__Aangeleverd materiaal__.
%%
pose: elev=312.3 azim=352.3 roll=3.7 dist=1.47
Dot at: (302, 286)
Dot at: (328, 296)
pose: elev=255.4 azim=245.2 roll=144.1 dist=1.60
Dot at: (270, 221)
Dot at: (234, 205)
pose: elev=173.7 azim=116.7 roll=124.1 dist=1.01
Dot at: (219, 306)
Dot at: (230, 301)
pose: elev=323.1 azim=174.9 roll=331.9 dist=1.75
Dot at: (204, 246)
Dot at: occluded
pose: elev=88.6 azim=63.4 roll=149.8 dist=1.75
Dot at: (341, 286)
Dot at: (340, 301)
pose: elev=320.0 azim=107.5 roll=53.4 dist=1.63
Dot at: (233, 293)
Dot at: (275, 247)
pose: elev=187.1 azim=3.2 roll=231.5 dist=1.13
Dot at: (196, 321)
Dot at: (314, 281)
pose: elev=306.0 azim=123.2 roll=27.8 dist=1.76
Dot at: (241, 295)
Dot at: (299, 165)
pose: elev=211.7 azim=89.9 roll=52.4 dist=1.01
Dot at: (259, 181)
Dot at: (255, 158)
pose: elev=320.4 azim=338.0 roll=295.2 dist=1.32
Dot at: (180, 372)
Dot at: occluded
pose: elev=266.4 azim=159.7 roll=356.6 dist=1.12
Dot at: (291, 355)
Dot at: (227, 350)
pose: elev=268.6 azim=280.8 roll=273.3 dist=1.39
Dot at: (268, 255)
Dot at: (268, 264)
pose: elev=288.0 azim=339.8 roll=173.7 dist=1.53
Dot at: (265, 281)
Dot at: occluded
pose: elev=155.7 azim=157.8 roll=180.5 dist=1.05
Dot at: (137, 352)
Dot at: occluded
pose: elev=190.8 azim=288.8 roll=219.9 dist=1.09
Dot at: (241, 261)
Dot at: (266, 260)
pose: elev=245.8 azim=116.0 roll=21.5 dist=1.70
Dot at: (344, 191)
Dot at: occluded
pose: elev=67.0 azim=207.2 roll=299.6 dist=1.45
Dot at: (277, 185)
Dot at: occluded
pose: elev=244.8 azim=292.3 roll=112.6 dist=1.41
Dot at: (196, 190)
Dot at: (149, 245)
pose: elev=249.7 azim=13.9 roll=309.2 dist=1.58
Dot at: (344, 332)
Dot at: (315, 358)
%%
Geef alle bovenstaande regels woordelijk en zonder weglatingen opnieuw weer.

__Volledig antwoord__.
pose: elev=312.3 azim=352.3 roll=3.7 dist=1.47
Dot at: (302, 286)
Dot at: (328, 296)
pose: elev=255.4 azim=245.2 roll=144.1 dist=1.60
Dot at: (270, 221)
Dot at: (234, 205)
pose: elev=173.7 azim=116.7 roll=124.1 dist=1.01
Dot at: (219, 306)
Dot at: (230, 301)
pose: elev=323.1 azim=174.9 roll=331.9 dist=1.75
Dot at: (204, 246)
Dot at: occluded
pose: elev=88.6 azim=63.4 roll=149.8 dist=1.75
Dot at: (341, 286)
Dot at: (340, 301)
pose: elev=320.0 azim=107.5 roll=53.4 dist=1.63
Dot at: (233, 293)
Dot at: (275, 247)
pose: elev=187.1 azim=3.2 roll=231.5 dist=1.13
Dot at: (196, 321)
Dot at: (314, 281)
pose: elev=306.0 azim=123.2 roll=27.8 dist=1.76
Dot at: (241, 295)
Dot at: (299, 165)
pose: elev=211.7 azim=89.9 roll=52.4 dist=1.01
Dot at: (259, 181)
Dot at: (255, 158)
pose: elev=320.4 azim=338.0 roll=295.2 dist=1.32
Dot at: (180, 372)
Dot at: occluded
pose: elev=266.4 azim=159.7 roll=356.6 dist=1.12
Dot at: (291, 355)
Dot at: (227, 350)
pose: elev=268.6 azim=280.8 roll=273.3 dist=1.39
Dot at: (268, 255)
Dot at: (268, 264)
pose: elev=288.0 azim=339.8 roll=173.7 dist=1.53
Dot at: (265, 281)
Dot at: occluded
pose: elev=155.7 azim=157.8 roll=180.5 dist=1.05
Dot at: (137, 352)
Dot at: occluded
pose: elev=190.8 azim=288.8 roll=219.9 dist=1.09
Dot at: (241, 261)
Dot at: (266, 260)
pose: elev=245.8 azim=116.0 roll=21.5 dist=1.70
Dot at: (344, 191)
Dot at: occluded
pose: elev=67.0 azim=207.2 roll=299.6 dist=1.45
Dot at: (277, 185)
Dot at: occluded
pose: elev=244.8 azim=292.3 roll=112.6 dist=1.41
Dot at: (196, 190)
Dot at: (149, 245)
pose: elev=249.7 azim=13.9 roll=309.2 dist=1.58
Dot at: (344, 332)
Dot at: (315, 358)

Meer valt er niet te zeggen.